You really need to look at the figures - done out beautifully you can get maybe 4 times more weekly rental for a 5-bedroom house than you would for a 2-bedroom cottage, but the price to buy it would probably not be 4 times more.

As someone said earlier though, it can cost a lot to furnish it, decorate it, and keep up the level of decor and style, although we've been lucky and had no real damage so far. Fingers crossed! One other thought, bigger properties are harder to fill at short notice, though on the plus side they do tend to book up further in advance.

I would also recommend a local specialist agent. We pay ours 25% to manage bookings and the cleaners (who we pay additionally).
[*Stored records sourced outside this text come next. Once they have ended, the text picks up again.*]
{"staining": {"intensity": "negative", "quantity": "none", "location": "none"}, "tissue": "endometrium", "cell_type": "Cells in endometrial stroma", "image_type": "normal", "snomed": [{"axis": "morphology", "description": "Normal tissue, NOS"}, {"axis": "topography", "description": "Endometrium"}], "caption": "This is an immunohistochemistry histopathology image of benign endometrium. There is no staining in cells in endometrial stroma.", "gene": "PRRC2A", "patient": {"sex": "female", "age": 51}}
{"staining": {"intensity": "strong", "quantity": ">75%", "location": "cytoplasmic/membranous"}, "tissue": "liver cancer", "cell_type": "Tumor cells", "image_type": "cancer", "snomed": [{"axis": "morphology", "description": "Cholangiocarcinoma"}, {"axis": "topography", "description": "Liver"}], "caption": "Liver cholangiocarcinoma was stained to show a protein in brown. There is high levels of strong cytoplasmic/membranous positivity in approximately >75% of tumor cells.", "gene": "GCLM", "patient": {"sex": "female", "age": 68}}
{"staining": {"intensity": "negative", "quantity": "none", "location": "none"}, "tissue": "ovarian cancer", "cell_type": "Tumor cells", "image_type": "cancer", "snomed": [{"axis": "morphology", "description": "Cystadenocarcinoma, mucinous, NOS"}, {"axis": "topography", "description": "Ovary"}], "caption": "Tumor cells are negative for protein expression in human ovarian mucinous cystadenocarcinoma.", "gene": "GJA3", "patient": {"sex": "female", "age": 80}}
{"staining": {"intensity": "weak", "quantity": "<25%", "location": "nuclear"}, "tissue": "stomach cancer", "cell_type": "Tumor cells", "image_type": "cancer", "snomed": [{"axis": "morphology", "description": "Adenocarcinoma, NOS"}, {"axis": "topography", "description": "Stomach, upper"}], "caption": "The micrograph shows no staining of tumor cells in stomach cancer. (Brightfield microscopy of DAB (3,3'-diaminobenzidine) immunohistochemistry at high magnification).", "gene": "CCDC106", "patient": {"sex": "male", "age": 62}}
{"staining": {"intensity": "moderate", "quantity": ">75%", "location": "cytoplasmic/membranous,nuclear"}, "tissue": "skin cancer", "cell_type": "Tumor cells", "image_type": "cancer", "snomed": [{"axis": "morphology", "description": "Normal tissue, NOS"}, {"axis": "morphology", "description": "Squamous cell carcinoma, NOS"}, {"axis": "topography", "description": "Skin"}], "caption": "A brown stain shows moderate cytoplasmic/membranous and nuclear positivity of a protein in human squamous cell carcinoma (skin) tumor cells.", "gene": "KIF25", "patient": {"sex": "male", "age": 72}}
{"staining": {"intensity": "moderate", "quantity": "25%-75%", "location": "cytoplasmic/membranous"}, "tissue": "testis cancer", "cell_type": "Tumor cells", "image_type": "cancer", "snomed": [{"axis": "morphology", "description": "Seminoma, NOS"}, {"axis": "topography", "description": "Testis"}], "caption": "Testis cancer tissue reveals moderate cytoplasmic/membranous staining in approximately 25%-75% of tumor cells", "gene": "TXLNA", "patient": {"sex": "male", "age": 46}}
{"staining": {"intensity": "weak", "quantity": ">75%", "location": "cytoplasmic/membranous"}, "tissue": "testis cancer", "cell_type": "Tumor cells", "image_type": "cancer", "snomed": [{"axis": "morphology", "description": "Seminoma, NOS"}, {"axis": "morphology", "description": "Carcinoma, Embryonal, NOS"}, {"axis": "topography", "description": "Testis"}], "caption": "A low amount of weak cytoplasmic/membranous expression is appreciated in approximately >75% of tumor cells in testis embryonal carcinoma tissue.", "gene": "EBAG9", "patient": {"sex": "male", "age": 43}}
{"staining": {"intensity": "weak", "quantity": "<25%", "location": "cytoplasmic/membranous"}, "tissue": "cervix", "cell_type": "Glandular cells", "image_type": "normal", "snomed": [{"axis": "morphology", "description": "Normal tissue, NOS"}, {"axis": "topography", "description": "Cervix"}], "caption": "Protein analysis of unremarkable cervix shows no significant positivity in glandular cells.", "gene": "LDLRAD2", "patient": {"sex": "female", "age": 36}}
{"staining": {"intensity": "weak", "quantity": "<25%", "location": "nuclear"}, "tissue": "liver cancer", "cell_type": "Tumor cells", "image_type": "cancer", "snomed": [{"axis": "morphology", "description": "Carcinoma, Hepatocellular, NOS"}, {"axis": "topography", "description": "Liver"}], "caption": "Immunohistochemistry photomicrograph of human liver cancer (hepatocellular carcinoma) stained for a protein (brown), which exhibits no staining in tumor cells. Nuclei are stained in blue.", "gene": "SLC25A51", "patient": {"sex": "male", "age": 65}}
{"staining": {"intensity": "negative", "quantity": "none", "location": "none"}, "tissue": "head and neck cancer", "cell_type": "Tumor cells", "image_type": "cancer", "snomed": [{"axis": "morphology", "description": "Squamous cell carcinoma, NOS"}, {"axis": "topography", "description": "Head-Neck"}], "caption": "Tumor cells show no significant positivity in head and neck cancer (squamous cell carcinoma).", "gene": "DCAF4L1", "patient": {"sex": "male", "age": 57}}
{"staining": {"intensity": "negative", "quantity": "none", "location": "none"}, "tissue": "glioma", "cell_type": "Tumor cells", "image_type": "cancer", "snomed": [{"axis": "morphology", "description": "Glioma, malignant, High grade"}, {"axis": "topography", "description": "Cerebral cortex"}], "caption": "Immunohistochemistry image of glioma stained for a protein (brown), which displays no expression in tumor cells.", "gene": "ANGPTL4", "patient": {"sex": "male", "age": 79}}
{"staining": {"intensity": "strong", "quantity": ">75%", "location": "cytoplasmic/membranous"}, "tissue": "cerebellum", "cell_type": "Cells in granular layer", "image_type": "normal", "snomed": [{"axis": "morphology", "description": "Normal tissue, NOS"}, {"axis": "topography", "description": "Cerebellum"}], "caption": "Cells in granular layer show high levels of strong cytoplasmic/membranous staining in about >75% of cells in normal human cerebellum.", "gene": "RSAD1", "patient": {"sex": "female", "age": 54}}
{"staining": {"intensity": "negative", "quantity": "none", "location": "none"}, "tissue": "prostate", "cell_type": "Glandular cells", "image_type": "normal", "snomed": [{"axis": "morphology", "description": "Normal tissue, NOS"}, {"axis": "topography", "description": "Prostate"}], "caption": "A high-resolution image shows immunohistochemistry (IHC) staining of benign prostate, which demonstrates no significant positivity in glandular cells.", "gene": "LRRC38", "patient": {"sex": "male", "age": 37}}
A final idea would be to call a small agency you'd like to be associated with, in the area you are keen on, and ask them what size of property they are desperate for (it could that they have loads of 3 bed cottages and are keen to sign up a house-party house, or a 2-bed bijou cottage).

A bit long winded I know, but hope this helps!

SecondhandRose · 09/04/2008 07:23

We completed on a buy to let in Suffolk yesterday (sold I mean). What a weight off my mind. It wasn't paying for itself, very stressful as nearly 2 hours away so I couldn't just pop there. I now have to go and pick up all the furniture next week with a man and a van.
I am more than happy to now rent other people's holiday homes by the seaside!